Nucleolar activation and vacuolation in embryo radicle cells during early germination

Abstract

The activation of the nucleolus of primary root cells of Sinapis alba embryos during the first 72 h of germination was monitored by autoradiographic, ultrastructural and microstereological methods. Autoradiographs showed that within 48 h, the nucleolus progressively resumed the capacity to synthesize pre-rRNA molecules at a high rate. In quiescent embryos the nucleolus was small, compact and composed of mixed granular and fibrillar components. Within the first 6 h of germination a strong nucleolar vacuolation occurred, accompanied by a decrease in the volume of the nucleolus and a concomitant high loss of its ribonucleoproteins (RNPs).
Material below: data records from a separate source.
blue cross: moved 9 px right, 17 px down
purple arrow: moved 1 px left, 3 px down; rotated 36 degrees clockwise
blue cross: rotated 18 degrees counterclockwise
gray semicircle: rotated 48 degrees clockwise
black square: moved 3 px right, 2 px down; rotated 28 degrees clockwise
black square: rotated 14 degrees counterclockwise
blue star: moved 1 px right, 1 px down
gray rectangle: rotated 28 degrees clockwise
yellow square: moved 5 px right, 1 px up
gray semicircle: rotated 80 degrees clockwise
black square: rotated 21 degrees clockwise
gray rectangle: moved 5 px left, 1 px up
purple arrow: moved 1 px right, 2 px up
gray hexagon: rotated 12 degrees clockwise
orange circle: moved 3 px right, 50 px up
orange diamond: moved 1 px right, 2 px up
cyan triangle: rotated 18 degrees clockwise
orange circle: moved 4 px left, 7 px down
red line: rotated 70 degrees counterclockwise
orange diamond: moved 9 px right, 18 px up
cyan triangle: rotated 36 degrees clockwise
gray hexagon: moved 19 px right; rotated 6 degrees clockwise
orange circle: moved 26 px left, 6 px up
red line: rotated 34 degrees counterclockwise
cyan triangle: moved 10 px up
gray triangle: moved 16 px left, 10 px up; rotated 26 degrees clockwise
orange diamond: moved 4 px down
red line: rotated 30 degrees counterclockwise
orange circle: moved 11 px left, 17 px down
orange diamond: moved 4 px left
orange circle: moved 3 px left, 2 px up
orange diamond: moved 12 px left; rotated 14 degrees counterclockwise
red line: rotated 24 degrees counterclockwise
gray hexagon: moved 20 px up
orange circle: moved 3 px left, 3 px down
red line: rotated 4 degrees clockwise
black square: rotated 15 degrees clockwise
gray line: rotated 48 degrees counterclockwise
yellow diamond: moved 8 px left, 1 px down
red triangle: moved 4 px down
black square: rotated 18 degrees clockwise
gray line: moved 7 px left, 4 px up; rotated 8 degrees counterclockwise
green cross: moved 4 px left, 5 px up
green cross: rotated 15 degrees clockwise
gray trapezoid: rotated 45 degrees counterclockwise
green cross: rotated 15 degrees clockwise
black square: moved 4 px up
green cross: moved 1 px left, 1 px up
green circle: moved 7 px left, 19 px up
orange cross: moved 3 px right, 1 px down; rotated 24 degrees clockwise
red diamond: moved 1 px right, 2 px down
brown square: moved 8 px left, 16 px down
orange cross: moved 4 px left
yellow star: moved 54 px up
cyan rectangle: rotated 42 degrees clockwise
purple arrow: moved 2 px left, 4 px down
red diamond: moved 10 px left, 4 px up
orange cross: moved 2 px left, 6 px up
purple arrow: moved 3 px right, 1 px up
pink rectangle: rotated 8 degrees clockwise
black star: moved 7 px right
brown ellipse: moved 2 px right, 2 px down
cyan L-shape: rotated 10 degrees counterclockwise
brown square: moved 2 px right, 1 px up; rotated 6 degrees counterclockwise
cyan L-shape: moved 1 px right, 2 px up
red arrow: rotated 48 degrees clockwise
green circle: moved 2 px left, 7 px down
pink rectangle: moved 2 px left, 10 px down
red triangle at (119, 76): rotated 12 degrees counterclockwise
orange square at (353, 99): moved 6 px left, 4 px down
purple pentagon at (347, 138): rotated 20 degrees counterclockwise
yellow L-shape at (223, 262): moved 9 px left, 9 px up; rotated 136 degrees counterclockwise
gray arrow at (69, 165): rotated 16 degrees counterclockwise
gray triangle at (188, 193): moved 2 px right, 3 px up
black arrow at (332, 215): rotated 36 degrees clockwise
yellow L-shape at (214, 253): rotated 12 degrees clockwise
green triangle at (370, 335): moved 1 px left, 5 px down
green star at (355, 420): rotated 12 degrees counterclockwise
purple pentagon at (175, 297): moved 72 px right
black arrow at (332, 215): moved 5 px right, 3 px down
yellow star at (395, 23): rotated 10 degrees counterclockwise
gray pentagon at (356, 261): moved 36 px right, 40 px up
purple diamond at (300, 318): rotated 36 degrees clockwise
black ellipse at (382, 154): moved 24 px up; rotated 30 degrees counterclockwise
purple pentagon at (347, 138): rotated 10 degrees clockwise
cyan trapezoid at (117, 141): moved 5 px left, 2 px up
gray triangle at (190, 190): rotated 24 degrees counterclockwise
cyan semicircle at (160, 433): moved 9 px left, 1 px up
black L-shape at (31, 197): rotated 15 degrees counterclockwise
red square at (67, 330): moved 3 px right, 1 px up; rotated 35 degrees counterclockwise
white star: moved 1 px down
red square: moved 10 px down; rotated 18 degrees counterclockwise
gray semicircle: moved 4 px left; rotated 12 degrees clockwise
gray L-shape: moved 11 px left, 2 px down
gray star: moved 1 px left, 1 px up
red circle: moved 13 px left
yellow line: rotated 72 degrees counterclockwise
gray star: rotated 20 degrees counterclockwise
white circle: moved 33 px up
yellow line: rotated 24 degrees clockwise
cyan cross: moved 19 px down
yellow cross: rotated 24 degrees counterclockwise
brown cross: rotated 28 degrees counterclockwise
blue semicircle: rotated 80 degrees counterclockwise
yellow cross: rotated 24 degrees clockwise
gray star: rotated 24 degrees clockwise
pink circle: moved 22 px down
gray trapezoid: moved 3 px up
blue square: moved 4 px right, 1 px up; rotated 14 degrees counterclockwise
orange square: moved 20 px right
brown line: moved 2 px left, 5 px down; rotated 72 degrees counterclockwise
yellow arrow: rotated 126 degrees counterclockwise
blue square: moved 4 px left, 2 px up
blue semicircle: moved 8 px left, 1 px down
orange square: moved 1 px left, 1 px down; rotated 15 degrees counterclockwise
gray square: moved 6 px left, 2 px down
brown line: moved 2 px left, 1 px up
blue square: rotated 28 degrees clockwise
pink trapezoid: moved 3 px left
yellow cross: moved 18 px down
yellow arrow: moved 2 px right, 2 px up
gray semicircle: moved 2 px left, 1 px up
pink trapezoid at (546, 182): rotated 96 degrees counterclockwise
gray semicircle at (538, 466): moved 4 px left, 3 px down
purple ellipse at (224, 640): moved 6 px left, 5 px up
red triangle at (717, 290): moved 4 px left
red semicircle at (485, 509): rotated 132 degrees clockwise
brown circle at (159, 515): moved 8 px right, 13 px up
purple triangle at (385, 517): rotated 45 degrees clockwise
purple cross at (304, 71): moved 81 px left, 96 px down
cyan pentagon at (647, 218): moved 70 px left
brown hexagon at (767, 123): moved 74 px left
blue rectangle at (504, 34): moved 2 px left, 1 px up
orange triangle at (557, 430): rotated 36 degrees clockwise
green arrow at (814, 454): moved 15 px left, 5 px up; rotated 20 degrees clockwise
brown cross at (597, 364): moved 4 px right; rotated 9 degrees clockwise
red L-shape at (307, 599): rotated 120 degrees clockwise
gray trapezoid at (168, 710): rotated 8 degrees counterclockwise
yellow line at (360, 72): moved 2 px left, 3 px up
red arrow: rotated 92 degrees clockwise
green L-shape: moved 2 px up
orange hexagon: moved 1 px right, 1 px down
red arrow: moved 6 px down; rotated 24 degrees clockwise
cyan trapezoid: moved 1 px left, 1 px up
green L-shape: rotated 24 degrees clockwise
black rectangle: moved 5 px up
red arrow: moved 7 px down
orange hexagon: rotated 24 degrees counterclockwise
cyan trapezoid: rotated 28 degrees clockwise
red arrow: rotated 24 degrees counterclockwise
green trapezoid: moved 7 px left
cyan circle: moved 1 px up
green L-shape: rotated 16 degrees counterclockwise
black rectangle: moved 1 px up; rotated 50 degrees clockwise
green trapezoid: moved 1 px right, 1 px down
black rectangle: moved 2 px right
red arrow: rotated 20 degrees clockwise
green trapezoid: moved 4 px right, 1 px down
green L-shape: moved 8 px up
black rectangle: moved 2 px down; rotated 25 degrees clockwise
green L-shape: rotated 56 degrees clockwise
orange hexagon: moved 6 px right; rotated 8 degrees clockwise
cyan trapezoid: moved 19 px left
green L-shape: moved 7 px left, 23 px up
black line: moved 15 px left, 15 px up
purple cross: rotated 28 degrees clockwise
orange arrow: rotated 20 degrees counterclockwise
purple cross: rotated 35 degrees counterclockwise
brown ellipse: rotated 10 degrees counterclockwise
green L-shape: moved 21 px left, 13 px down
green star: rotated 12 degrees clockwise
From 6 to 24 h, nucleolar vacuolation decreased to reach a stable level. During this last period the volume of the nucleolus increased by the accumulation of the fibrillar component resulting from a slow pre-rRNA processing. At 24 h the nucleolus presented a predominantly fibrillar texture. After 24 h, nucleolus growth continued but was due to the accumulation of the granular component, indicating that pre-rRNA processing occurred at a higher rate than during the first day of germination. From 48 h the nucleolus was composed of well-delineated granular and fibrillar areas. Dense nucleolus-associated chromatin as well as fibrillar centres were always observed during the whole period of observation. In addition, previous studies on the nucleolus of radicle cells of Zea mays embryo during early germination were completed by studying changes in the nucleolar volume and in the density of pre-ribosomal subunits of the granular component. On the basis of the data obtained with both species we suggest that a possible function for the nucleolar vacuoles is the increase in the nucleolus-nucleoplasm exchange interface in response to a rapid increase in the output of nucleolar RNPs. The nucleolar growth pattern during early germination is also discussed.